Il documentario “La paura siCura”, diretto
da Gabriele Vacis racconta e interpreta le paure del presente attraverso la
raccolta di storie personali capaci di agganciare sentimenti collettivi e
generali.
Il progetto de “La paura siCura”, promosso dal Forum
Italiano per la Sicurezza Urbana in coproduzione con il Centro Internazionale
di ricerca teatrale Inteatro, costruisce idealmente e materialmente un viaggio
in Italia attraverso sei laboratori teatrali in altrettante città del Paese:
Catania, Genova, Montegranaro, Ravenna, Schio, Settimo Torinese, disegnando la
mappa delle maggiori paure nei diversi contesti, per le diverse età dei
soggetti coinvolti, in riferimento alle diverse criticità che vengono
affrontate.
Da quelle più intime, esistenziali e adolescenziali di tanti
ragazzi; a quelle derivanti dai mutamenti in cui le nostre città grandi, medie
e piccole sono state coinvolte in questi anni; a quelle, drammatiche, del
degrado e della criminalità diffusa e organizzata.
:::::
## CONSEGNE
(a) Rispondi in base al testo sul documentario:
(i) Chi ha diretto il documentario?
(ii) Quale ente promuove il progetto?
(iii) Quanti laboratori teatrali compongono il viaggio in Italia?
(b) Riporta dal testo sul documentario il passo che inizia con le parole "Da quelle più" e si ferma dopo le parole "diffusa e organizzata.".

## RECORD FORNITI
:::::
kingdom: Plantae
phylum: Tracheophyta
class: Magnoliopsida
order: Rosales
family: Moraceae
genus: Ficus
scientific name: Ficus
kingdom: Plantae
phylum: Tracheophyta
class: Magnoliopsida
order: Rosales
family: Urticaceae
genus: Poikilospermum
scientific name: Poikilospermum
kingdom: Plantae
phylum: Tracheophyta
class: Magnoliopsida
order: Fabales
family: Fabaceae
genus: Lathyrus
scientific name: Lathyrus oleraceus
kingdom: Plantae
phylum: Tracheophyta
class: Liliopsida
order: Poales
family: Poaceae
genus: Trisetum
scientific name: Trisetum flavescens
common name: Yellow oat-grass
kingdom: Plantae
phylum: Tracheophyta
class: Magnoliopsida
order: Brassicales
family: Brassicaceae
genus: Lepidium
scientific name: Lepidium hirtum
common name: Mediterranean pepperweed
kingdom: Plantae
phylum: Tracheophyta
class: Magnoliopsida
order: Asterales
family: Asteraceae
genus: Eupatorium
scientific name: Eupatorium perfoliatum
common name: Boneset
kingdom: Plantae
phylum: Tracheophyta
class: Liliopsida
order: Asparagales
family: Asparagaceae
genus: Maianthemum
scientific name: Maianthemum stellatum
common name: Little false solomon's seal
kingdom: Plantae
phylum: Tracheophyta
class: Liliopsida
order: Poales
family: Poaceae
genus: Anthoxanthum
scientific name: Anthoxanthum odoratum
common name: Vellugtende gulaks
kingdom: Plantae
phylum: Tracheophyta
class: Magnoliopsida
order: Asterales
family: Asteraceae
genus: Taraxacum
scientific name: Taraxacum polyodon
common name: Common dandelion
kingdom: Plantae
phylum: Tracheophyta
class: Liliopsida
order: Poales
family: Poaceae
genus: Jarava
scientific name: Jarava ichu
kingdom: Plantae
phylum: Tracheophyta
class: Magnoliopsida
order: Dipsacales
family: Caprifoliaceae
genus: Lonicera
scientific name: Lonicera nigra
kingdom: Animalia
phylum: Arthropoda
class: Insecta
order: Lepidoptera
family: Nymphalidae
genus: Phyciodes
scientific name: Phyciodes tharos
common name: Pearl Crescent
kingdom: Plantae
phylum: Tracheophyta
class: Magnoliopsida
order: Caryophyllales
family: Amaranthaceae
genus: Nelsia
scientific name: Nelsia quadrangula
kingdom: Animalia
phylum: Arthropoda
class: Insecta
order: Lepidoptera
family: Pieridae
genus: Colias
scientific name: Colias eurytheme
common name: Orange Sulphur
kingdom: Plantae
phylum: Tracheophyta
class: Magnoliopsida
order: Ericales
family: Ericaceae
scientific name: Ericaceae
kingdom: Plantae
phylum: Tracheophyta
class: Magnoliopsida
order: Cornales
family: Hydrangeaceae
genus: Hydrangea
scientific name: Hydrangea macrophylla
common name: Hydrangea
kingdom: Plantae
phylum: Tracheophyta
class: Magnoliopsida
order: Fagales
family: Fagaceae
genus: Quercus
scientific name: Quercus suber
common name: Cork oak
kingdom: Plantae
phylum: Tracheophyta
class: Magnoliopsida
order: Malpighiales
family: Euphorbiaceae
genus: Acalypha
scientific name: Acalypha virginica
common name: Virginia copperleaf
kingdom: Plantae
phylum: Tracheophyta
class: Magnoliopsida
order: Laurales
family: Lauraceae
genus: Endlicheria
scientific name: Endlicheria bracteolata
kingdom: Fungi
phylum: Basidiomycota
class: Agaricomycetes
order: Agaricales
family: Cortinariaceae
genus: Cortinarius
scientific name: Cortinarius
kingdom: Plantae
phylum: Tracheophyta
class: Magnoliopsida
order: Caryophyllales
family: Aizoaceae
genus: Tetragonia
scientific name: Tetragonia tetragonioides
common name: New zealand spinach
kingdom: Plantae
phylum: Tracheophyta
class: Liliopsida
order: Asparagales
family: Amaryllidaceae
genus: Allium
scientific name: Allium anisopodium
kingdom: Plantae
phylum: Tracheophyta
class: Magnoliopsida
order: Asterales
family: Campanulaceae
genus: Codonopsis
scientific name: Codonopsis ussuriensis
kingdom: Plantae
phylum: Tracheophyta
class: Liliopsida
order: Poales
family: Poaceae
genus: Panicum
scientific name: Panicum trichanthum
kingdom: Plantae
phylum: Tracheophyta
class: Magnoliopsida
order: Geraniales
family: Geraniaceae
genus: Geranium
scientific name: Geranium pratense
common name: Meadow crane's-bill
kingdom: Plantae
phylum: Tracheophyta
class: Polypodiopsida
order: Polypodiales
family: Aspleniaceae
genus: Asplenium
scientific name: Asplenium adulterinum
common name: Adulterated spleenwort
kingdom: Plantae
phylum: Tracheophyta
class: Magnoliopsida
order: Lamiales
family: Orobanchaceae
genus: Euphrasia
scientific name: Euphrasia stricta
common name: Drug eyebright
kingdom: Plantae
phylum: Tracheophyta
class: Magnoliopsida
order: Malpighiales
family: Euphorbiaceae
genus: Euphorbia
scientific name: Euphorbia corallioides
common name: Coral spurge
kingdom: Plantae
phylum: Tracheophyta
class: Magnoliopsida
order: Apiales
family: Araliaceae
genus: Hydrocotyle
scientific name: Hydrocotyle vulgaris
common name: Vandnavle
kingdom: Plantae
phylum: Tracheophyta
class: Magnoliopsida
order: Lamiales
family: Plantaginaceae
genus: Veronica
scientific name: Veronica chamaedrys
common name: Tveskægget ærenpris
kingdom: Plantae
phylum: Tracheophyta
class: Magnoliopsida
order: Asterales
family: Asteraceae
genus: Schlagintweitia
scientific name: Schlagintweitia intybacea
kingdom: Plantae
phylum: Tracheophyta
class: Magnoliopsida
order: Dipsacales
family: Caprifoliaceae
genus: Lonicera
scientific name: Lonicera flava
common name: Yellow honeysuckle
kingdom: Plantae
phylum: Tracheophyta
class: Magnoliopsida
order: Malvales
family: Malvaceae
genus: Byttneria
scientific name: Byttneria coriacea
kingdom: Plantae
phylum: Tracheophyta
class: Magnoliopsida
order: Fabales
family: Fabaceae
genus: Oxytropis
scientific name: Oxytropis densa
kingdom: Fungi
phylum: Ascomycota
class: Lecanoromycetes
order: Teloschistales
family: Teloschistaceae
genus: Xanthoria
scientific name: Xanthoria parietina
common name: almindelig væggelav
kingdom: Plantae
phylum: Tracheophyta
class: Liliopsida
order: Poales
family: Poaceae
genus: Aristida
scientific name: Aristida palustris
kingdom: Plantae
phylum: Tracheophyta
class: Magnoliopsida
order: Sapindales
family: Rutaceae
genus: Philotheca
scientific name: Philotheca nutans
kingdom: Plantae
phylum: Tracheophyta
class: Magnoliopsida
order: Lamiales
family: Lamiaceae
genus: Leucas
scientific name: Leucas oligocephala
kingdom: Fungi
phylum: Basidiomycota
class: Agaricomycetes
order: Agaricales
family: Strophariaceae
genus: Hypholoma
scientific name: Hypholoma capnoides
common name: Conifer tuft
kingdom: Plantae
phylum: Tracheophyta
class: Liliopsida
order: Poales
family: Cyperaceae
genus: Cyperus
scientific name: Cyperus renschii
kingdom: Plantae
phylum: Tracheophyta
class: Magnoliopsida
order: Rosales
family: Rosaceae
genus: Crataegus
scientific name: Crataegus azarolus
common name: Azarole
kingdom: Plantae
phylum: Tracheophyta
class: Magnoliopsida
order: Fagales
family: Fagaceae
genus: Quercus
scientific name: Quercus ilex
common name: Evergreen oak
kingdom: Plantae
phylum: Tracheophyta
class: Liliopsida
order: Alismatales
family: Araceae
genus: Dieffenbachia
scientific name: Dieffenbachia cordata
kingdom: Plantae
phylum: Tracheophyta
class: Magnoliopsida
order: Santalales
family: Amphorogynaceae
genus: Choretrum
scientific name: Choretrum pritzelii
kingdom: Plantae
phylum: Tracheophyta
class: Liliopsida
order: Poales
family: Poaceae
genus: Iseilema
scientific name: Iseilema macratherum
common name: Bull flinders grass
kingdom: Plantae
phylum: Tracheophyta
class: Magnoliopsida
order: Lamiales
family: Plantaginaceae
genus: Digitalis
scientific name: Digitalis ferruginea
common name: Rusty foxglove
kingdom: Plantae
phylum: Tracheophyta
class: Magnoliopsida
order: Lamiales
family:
:::::
## RISPOSTE
(a)
(i) Gabriele Vacis.
(ii) Il Forum Italiano per la Sicurezza Urbana.
(iii) Sei.

(b)
Da quelle più intime, esistenziali e adolescenziali di tanti
ragazzi; a quelle derivanti dai mutamenti in cui le nostre città grandi, medie
e piccole sono state coinvolte in questi anni; a quelle, drammatiche, del
degrado e della criminalità diffusa e organizzata.